The visual reading of fungal growth was carried out with an inverted mirror. For the azoles, the MIC is the lowest concentration of an antifungal that produces a substantial reduction in yeast growth (≥50%) and a 100% inhibition of the growth of filamentous fungi, in each case compared to the corresponding control.

Results and discussion

Chemistry

Our group recently reported a novel two-step methodology for synthesizing benzylic 1,2,3-triazole-4-carboxamide derivatives 3 [50]. The first step is a highly regioselective azide-enolate 1,3-dipolar cycloaddition (coupling benzyl azide 1/β-ketonitrile 2) in dimethylformamide to generate the benzylic 1,2,3-triazole-4-carbonitrile adducts 4, followed by their isolation and identification. The second step is a hydrolysis of the nitrile group to afford triazolic compounds 3 as antifungal agents.
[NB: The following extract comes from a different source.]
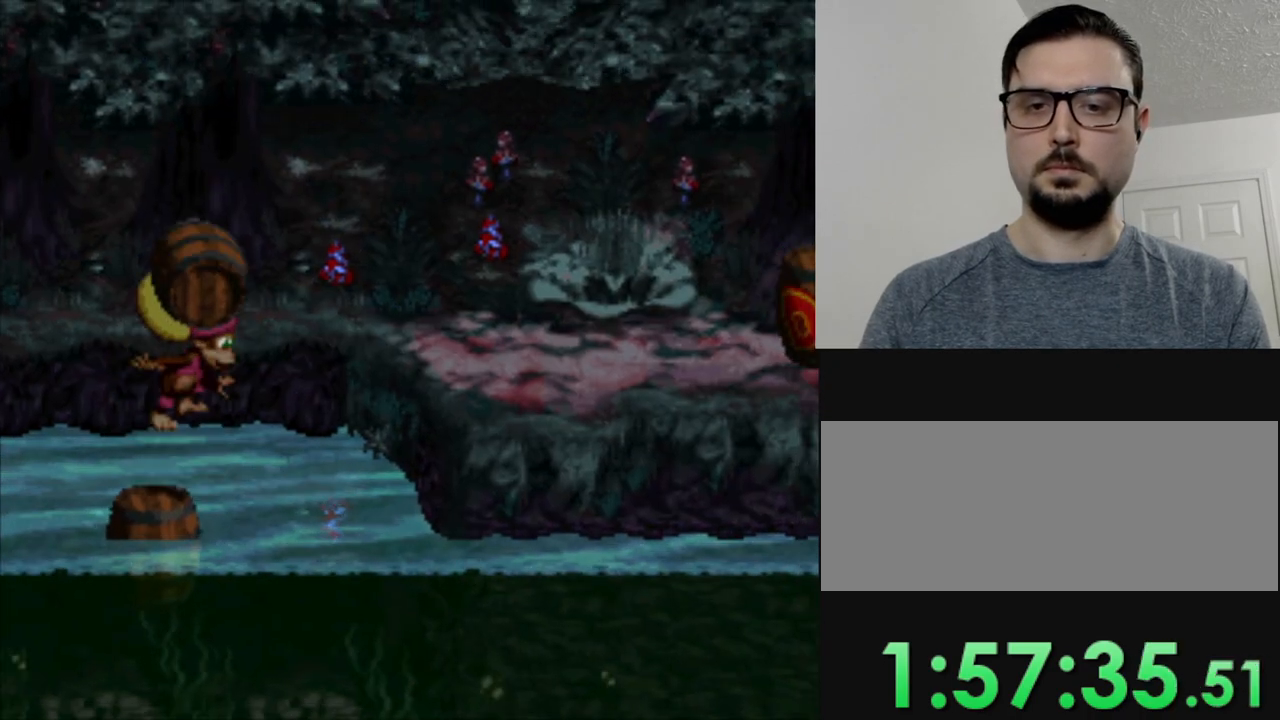
{"buttons": ["B", "Y", "DPAD_RIGHT"], "events": []}
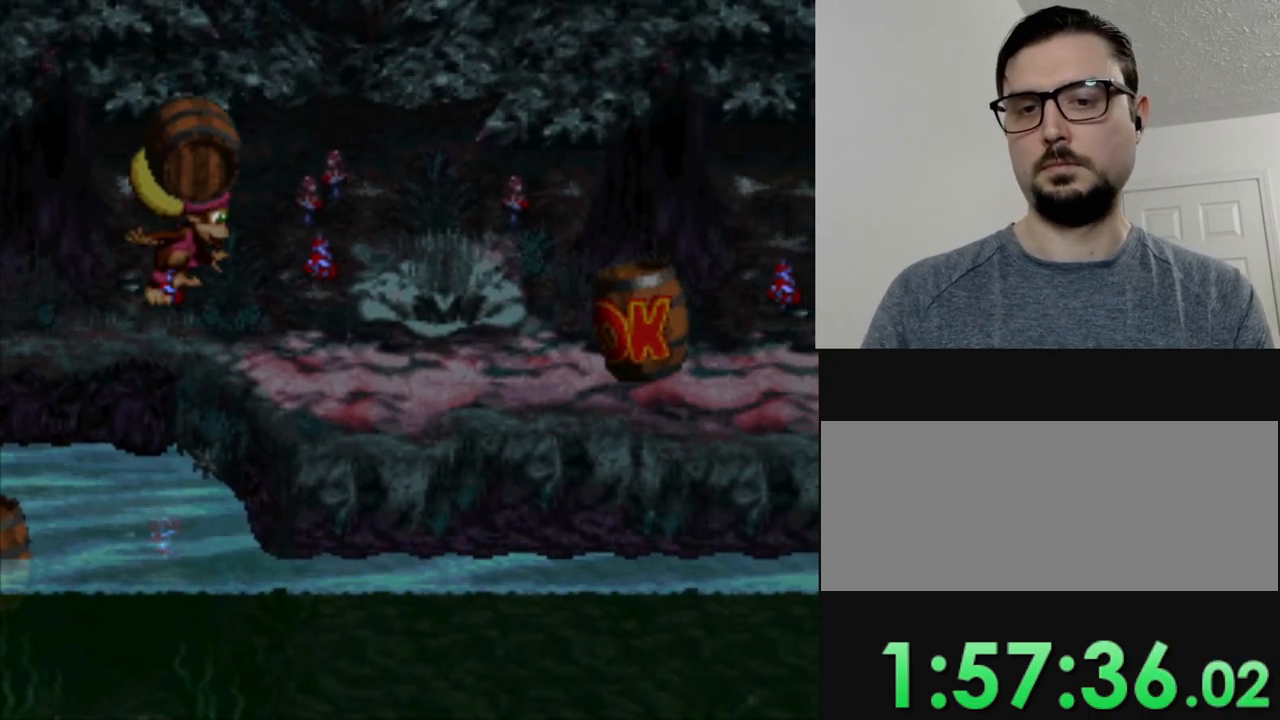
{"buttons": ["B", "Y", "DPAD_RIGHT"], "events": [[217, "B", "up"], [468, "B", "down"]]}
A library of novel benzylic 1,2,3-triazole-4-carboxamide derivatives was presently designed and then elaborated via an optimized protocol involving a one-pot reaction that facilitates the in situ hydrolysis of the nitrile (Scheme 3). Thirteen novel benzylic 1,2,3-triazole-4-carboxamides (3a-m) were obtained with acceptable yields (65-82%). For the current synthetic procedure, the solvent was tert-butanol rather than dimethylformamide. The latter, included in the previous two-step protocol, had the drawback of remaining in the reaction products during the purification process. Hence, the one-step methodology is eco-friendly. For the 1,3-dipolar cycloaddition (promoted by DBU), the temperature was 70 ºC and the reaction time 24 h. For the hydrolysis, the second part of the one-pot reaction was carried out at room temperature for 10 h. Anhydrous t-BuOH proved to be an excellent solvent.

Fungicidal activity

According to the microdilution techniques of antifungal susceptibility testing protocols (CLSI), itraconazole was prepared at ten concentrations from 16 µg/mL to 0.03 µg/mL, as shown in Table 1. The corresponding values in mmol/mL were determined and utilized for the solutions of 3a-3m.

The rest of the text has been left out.